Выбрать главу

– Robił się coraz bardziej głodny, a w rezultacie coraz słabszy. Zdawał sobie sprawę, że maleje też siła jego woli, dlatego trzymał się jak najdalej od siedzib ludzkich. Długie miesiące wędrował nocami w poszukiwaniu takich bezpiecznych miejsc, nadal niepogodzony ze swoją nową naturą.

Pewnego razu jego kryjówkę mijało stado jeleni. Byt już oszalały z głodu, nie wytrzymał, zaatakował. Gdy się nasycił i wróciły mu siły, zorientował się, że oto odkrył sposób na to, jak żyć, nie mordując ludzi. Zwierzęta nie budziły w nim wyrzutów sumienia – przecież w poprzednim życiu też nie stronił od dziczyzny. Tak narodziła się jego nowa filozofia życiowa, którą dopracowywał przez kolejne miesiące. Nie musiał być potworem. Pogodził się ze swoim przeznaczeniem.

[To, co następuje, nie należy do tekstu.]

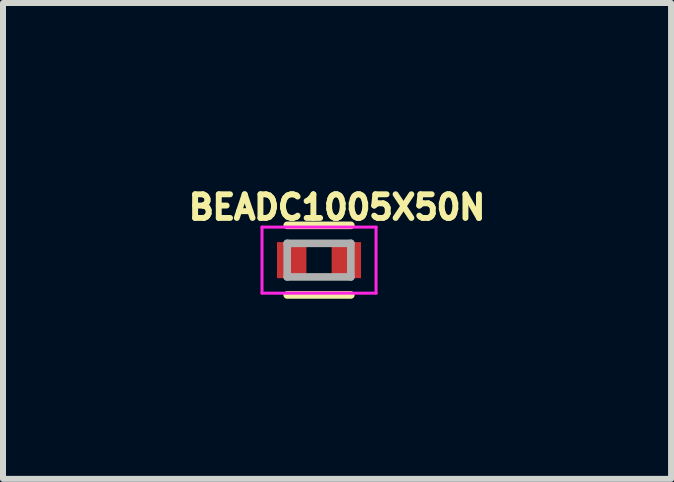
<source format=kicad_pcb>
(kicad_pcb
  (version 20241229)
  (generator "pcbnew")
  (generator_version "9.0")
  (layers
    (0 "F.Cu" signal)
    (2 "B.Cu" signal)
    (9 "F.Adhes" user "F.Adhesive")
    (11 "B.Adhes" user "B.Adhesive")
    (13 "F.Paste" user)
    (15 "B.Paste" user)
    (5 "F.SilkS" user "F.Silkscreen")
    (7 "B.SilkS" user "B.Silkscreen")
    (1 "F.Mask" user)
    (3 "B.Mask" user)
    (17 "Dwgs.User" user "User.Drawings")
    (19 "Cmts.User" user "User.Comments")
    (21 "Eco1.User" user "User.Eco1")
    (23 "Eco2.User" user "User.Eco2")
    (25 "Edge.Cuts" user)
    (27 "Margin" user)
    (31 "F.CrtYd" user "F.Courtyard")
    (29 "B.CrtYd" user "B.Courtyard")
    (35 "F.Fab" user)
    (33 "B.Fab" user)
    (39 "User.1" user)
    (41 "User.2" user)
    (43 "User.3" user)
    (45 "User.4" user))
  (footprint "BEADC1005X50N"
    (layer "F.Cu")
    (at 2.264 1.283)
    (property "Reference" "BEADC1005X50N" (at 0.3 -0.88 0) (layer "F.SilkS") (effects (font (size 0.394 0.394) (thickness 0.15))))
    (attr smd)
    (fp_line (start 0.53 -0.58) (end -0.53 -0.58) (stroke (width 0.127) (type solid)) (layer "F.SilkS"))
    (fp_line (start 0.53 0.58) (end -0.53 0.58) (stroke (width 0.127) (type solid)) (layer "F.SilkS"))
    (fp_line (start -0.95 -0.55) (end 0.95 -0.55) (stroke (width 0.05) (type solid)) (layer "F.CrtYd"))
    (fp_line (start -0.95 0.55) (end -0.95 -0.55) (stroke (width 0.05) (type solid)) (layer "F.CrtYd"))
    (fp_line (start -0.95 0.55) (end 0.95 0.55) (stroke (width 0.05) (type solid)) (layer "F.CrtYd"))
    (fp_line (start 0.95 0.55) (end 0.95 -0.55) (stroke (width 0.05) (type solid)) (layer "F.CrtYd"))
    (fp_line (start -0.53 0.28) (end -0.53 -0.28) (stroke (width 0.127) (type solid)) (layer "F.Fab"))
    (fp_line (start 0.53 -0.28) (end -0.53 -0.28) (stroke (width 0.127) (type solid)) (layer "F.Fab"))
    (fp_line (start 0.53 0.28) (end -0.53 0.28) (stroke (width 0.127) (type solid)) (layer "F.Fab"))
    (fp_line (start 0.53 0.28) (end 0.53 -0.28) (stroke (width 0.127) (type solid)) (layer "F.Fab"))
    (pad "1" smd rect (at -0.455 0) (size 0.49 0.6) (layers "F.Cu" "F.Mask" "F.Paste"))
    (pad "2" smd rect (at 0.455 0) (size 0.49 0.6) (layers "F.Cu" "F.Mask" "F.Paste")))
  (gr_rect
    (start -3 -3)
    (end 8.128 4.927)
    (stroke (width 0.1) (type default))
    (fill no)
    (layer "Edge.Cuts")))
</source>
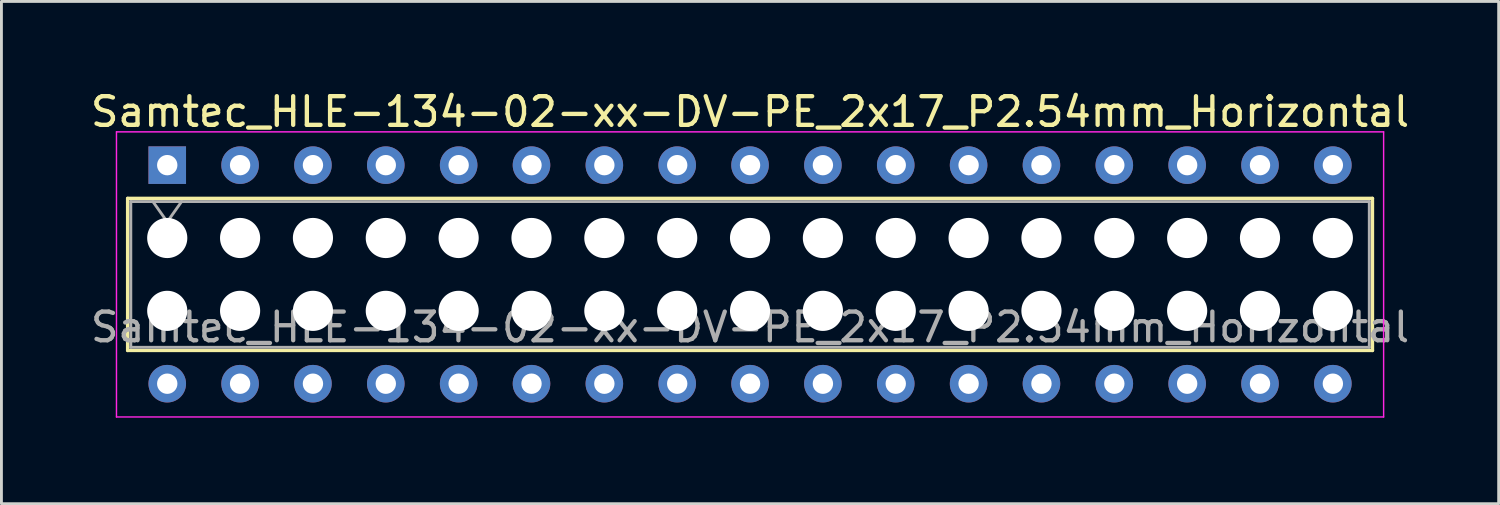
<source format=kicad_pcb>
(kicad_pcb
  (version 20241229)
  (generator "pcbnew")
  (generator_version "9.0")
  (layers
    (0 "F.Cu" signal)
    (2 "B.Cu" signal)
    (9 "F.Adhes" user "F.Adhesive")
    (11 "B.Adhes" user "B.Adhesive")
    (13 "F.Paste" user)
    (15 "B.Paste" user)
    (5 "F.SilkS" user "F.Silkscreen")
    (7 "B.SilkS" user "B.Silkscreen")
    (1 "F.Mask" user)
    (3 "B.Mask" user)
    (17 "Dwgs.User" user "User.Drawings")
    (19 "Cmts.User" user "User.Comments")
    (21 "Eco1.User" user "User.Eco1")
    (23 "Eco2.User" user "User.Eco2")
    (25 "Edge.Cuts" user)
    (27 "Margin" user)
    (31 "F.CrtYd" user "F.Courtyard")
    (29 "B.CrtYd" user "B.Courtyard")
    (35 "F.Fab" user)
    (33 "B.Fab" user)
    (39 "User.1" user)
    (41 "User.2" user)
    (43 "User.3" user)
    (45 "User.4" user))
  (footprint "Samtec_HLE-134-02-xx-DV-PE_2x17_P2.54mm_Horizontal"
    (layer "F.Cu")
    (at 2.781 2.708)
    (property "Reference" "Samtec_HLE-134-02-xx-DV-PE_2x17_P2.54mm_Horizontal" (at 20.32 -1.86 0) (layer "F.SilkS") (effects (font (size 1 1) (thickness 0.15))))
    (attr through_hole)
    (fp_line (start -1.38 1.16) (end 42.02 1.16) (stroke (width 0.12) (type solid)) (layer "F.SilkS"))
    (fp_line (start -1.38 6.46) (end -1.38 1.16) (stroke (width 0.12) (type solid)) (layer "F.SilkS"))
    (fp_line (start 42.02 1.16) (end 42.02 6.46) (stroke (width 0.12) (type solid)) (layer "F.SilkS"))
    (fp_line (start 42.02 6.46) (end -1.38 6.46) (stroke (width 0.12) (type solid)) (layer "F.SilkS"))
    (fp_line (start -1.77 -1.16) (end 42.41 -1.16) (stroke (width 0.05) (type solid)) (layer "F.CrtYd"))
    (fp_line (start -1.77 8.78) (end -1.77 -1.16) (stroke (width 0.05) (type solid)) (layer "F.CrtYd"))
    (fp_line (start 42.41 -1.16) (end 42.41 8.78) (stroke (width 0.05) (type solid)) (layer "F.CrtYd"))
    (fp_line (start 42.41 8.78) (end -1.77 8.78) (stroke (width 0.05) (type solid)) (layer "F.CrtYd"))
    (fp_line (start -1.27 1.27) (end 41.91 1.27) (stroke (width 0.1) (type solid)) (layer "F.Fab"))
    (fp_line (start -1.27 6.35) (end -1.27 1.27) (stroke (width 0.1) (type solid)) (layer "F.Fab"))
    (fp_line (start -0.5 1.27) (end 0 1.977) (stroke (width 0.1) (type solid)) (layer "F.Fab"))
    (fp_line (start 0 1.977) (end 0.5 1.27) (stroke (width 0.1) (type solid)) (layer "F.Fab"))
    (fp_line (start 41.91 1.27) (end 41.91 6.35) (stroke (width 0.1) (type solid)) (layer "F.Fab"))
    (fp_line (start 41.91 6.35) (end -1.27 6.35) (stroke (width 0.1) (type solid)) (layer "F.Fab"))
    (fp_text user "${REFERENCE}" (at 20.32 5.65 0) (layer "F.Fab") (effects (font (size 1 1) (thickness 0.15))))
    (pad "" np_thru_hole circle (at 0 2.54) (size 1.4 1.4) (drill 1.4) (layers "*.Cu" "*.Mask"))
    (pad "" np_thru_hole circle (at 0 5.08) (size 1.4 1.4) (drill 1.4) (layers "*.Cu" "*.Mask"))
    (pad "" np_thru_hole circle (at 2.54 2.54) (size 1.4 1.4) (drill 1.4) (layers "*.Cu" "*.Mask"))
    (pad "" np_thru_hole circle (at 2.54 5.08) (size 1.4 1.4) (drill 1.4) (layers "*.Cu" "*.Mask"))
    (pad "" np_thru_hole circle (at 5.08 2.54) (size 1.4 1.4) (drill 1.4) (layers "*.Cu" "*.Mask"))
    (pad "" np_thru_hole circle (at 5.08 5.08) (size 1.4 1.4) (drill 1.4) (layers "*.Cu" "*.Mask"))
    (pad "" np_thru_hole circle (at 7.62 2.54) (size 1.4 1.4) (drill 1.4) (layers "*.Cu" "*.Mask"))
    (pad "" np_thru_hole circle (at 7.62 5.08) (size 1.4 1.4) (drill 1.4) (layers "*.Cu" "*.Mask"))
    (pad "" np_thru_hole circle (at 10.16 2.54) (size 1.4 1.4) (drill 1.4) (layers "*.Cu" "*.Mask"))
    (pad "" np_thru_hole circle (at 10.16 5.08) (size 1.4 1.4) (drill 1.4) (layers "*.Cu" "*.Mask"))
    (pad "" np_thru_hole circle (at 12.7 2.54) (size 1.4 1.4) (drill 1.4) (layers "*.Cu" "*.Mask"))
    (pad "" np_thru_hole circle (at 12.7 5.08) (size 1.4 1.4) (drill 1.4) (layers "*.Cu" "*.Mask"))
    (pad "" np_thru_hole circle (at 15.24 2.54) (size 1.4 1.4) (drill 1.4) (layers "*.Cu" "*.Mask"))
    (pad "" np_thru_hole circle (at 15.24 5.08) (size 1.4 1.4) (drill 1.4) (layers "*.Cu" "*.Mask"))
    (pad "" np_thru_hole circle (at 17.78 2.54) (size 1.4 1.4) (drill 1.4) (layers "*.Cu" "*.Mask"))
    (pad "" np_thru_hole circle (at 17.78 5.08) (size 1.4 1.4) (drill 1.4) (layers "*.Cu" "*.Mask"))
    (pad "" np_thru_hole circle (at 20.32 2.54) (size 1.4 1.4) (drill 1.4) (layers "*.Cu" "*.Mask"))
    (pad "" np_thru_hole circle (at 20.32 5.08) (size 1.4 1.4) (drill 1.4) (layers "*.Cu" "*.Mask"))
    (pad "" np_thru_hole circle (at 22.86 2.54) (size 1.4 1.4) (drill 1.4) (layers "*.Cu" "*.Mask"))
    (pad "" np_thru_hole circle (at 22.86 5.08) (size 1.4 1.4) (drill 1.4) (layers "*.Cu" "*.Mask"))
    (pad "" np_thru_hole circle (at 25.4 2.54) (size 1.4 1.4) (drill 1.4) (layers "*.Cu" "*.Mask"))
    (pad "" np_thru_hole circle (at 25.4 5.08) (size 1.4 1.4) (drill 1.4) (layers "*.Cu" "*.Mask"))
    (pad "" np_thru_hole circle (at 27.94 2.54) (size 1.4 1.4) (drill 1.4) (layers "*.Cu" "*.Mask"))
    (pad "" np_thru_hole circle (at 27.94 5.08) (size 1.4 1.4) (drill 1.4) (layers "*.Cu" "*.Mask"))
    (pad "" np_thru_hole circle (at 30.48 2.54) (size 1.4 1.4) (drill 1.4) (layers "*.Cu" "*.Mask"))
    (pad "" np_thru_hole circle (at 30.48 5.08) (size 1.4 1.4) (drill 1.4) (layers "*.Cu" "*.Mask"))
    (pad "" np_thru_hole circle (at 33.02 2.54) (size 1.4 1.4) (drill 1.4) (layers "*.Cu" "*.Mask"))
    (pad "" np_thru_hole circle (at 33.02 5.08) (size 1.4 1.4) (drill 1.4) (layers "*.Cu" "*.Mask"))
    (pad "" np_thru_hole circle (at 35.56 2.54) (size 1.4 1.4) (drill 1.4) (layers "*.Cu" "*.Mask"))
    (pad "" np_thru_hole circle (at 35.56 5.08) (size 1.4 1.4) (drill 1.4) (layers "*.Cu" "*.Mask"))
    (pad "" np_thru_hole circle (at 38.1 2.54) (size 1.4 1.4) (drill 1.4) (layers "*.Cu" "*.Mask"))
    (pad "" np_thru_hole circle (at 38.1 5.08) (size 1.4 1.4) (drill 1.4) (layers "*.Cu" "*.Mask"))
    (pad "" np_thru_hole circle (at 40.64 2.54) (size 1.4 1.4) (drill 1.4) (layers "*.Cu" "*.Mask"))
    (pad "" np_thru_hole circle (at 40.64 5.08) (size 1.4 1.4) (drill 1.4) (layers "*.Cu" "*.Mask"))
    (pad "1" thru_hole rect (at 0 0) (size 1.31 1.31) (drill 0.71) (layers "*.Cu" "*.Mask"))
    (pad "2" thru_hole circle (at 0 7.62) (size 1.31 1.31) (drill 0.71) (layers "*.Cu" "*.Mask"))
    (pad "3" thru_hole circle (at 2.54 0) (size 1.31 1.31) (drill 0.71) (layers "*.Cu" "*.Mask"))
    (pad "4" thru_hole circle (at 2.54 7.62) (size 1.31 1.31) (drill 0.71) (layers "*.Cu" "*.Mask"))
    (pad "5" thru_hole circle (at 5.08 0) (size 1.31 1.31) (drill 0.71) (layers "*.Cu" "*.Mask"))
    (pad "6" thru_hole circle (at 5.08 7.62) (size 1.31 1.31) (drill 0.71) (layers "*.Cu" "*.Mask"))
    (pad "7" thru_hole circle (at 7.62 0) (size 1.31 1.31) (drill 0.71) (layers "*.Cu" "*.Mask"))
    (pad "8" thru_hole circle (at 7.62 7.62) (size 1.31 1.31) (drill 0.71) (layers "*.Cu" "*.Mask"))
    (pad "9" thru_hole circle (at 10.16 0) (size 1.31 1.31) (drill 0.71) (layers "*.Cu" "*.Mask"))
    (pad "10" thru_hole circle (at 10.16 7.62) (size 1.31 1.31) (drill 0.71) (layers "*.Cu" "*.Mask"))
    (pad "11" thru_hole circle (at 12.7 0) (size 1.31 1.31) (drill 0.71) (layers "*.Cu" "*.Mask"))
    (pad "12" thru_hole circle (at 12.7 7.62) (size 1.31 1.31) (drill 0.71) (layers "*.Cu" "*.Mask"))
    (pad "13" thru_hole circle (at 15.24 0) (size 1.31 1.31) (drill 0.71) (layers "*.Cu" "*.Mask"))
    (pad "14" thru_hole circle (at 15.24 7.62) (size 1.31 1.31) (drill 0.71) (layers "*.Cu" "*.Mask"))
    (pad "15" thru_hole circle (at 17.78 0) (size 1.31 1.31) (drill 0.71) (layers "*.Cu" "*.Mask"))
    (pad "16" thru_hole circle (at 17.78 7.62) (size 1.31 1.31) (drill 0.71) (layers "*.Cu" "*.Mask"))
    (pad "17" thru_hole circle (at 20.32 0) (size 1.31 1.31) (drill 0.71) (layers "*.Cu" "*.Mask"))
    (pad "18" thru_hole circle (at 20.32 7.62) (size 1.31 1.31) (drill 0.71) (layers "*.Cu" "*.Mask"))
    (pad "19" thru_hole circle (at 22.86 0) (size 1.31 1.31) (drill 0.71) (layers "*.Cu" "*.Mask"))
    (pad "20" thru_hole circle (at 22.86 7.62) (size 1.31 1.31) (drill 0.71) (layers "*.Cu" "*.Mask"))
    (pad "21" thru_hole circle (at 25.4 0) (size 1.31 1.31) (drill 0.71) (layers "*.Cu" "*.Mask"))
    (pad "22" thru_hole circle (at 25.4 7.62) (size 1.31 1.31) (drill 0.71) (layers "*.Cu" "*.Mask"))
    (pad "23" thru_hole circle (at 27.94 0) (size 1.31 1.31) (drill 0.71) (layers "*.Cu" "*.Mask"))
    (pad "24" thru_hole circle (at 27.94 7.62) (size 1.31 1.31) (drill 0.71) (layers "*.Cu" "*.Mask"))
    (pad "25" thru_hole circle (at 30.48 0) (size 1.31 1.31) (drill 0.71) (layers "*.Cu" "*.Mask"))
    (pad "26" thru_hole circle (at 30.48 7.62) (size 1.31 1.31) (drill 0.71) (layers "*.Cu" "*.Mask"))
    (pad "27" thru_hole circle (at 33.02 0) (size 1.31 1.31) (drill 0.71) (layers "*.Cu" "*.Mask"))
    (pad "28" thru_hole circle (at 33.02 7.62) (size 1.31 1.31) (drill 0.71) (layers "*.Cu" "*.Mask"))
    (pad "29" thru_hole circle (at 35.56 0) (size 1.31 1.31) (drill 0.71) (layers "*.Cu" "*.Mask"))
    (pad "30" thru_hole circle (at 35.56 7.62) (size 1.31 1.31) (drill 0.71) (layers "*.Cu" "*.Mask"))
    (pad "31" thru_hole circle (at 38.1 0) (size 1.31 1.31) (drill 0.71) (layers "*.Cu" "*.Mask"))
    (pad "32" thru_hole circle (at 38.1 7.62) (size 1.31 1.31) (drill 0.71) (layers "*.Cu" "*.Mask"))
    (pad "33" thru_hole circle (at 40.64 0) (size 1.31 1.31) (drill 0.71) (layers "*.Cu" "*.Mask"))
    (pad "34" thru_hole circle (at 40.64 7.62) (size 1.31 1.31) (drill 0.71) (layers "*.Cu" "*.Mask")))
  (gr_rect
    (start -3 -3)
    (end 49.202 14.513)
    (stroke (width 0.1) (type default))
    (fill no)
    (layer "Edge.Cuts")))
</source>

– Wiedząc, że ma przed sobą nieskończenie wiele lat życia, zaczął lepiej wykorzystywać dany mu czas. Zawsze był bystry, skory do nauki. Po nocach czytał, za dnia planował, co dalej. Przepłynął kanał La Manche i we Francji…

– Przepłynął kanał La Manche?

– Nie on jeden tego dokonał, Bello – Edward przypomniał mi cierpliwie.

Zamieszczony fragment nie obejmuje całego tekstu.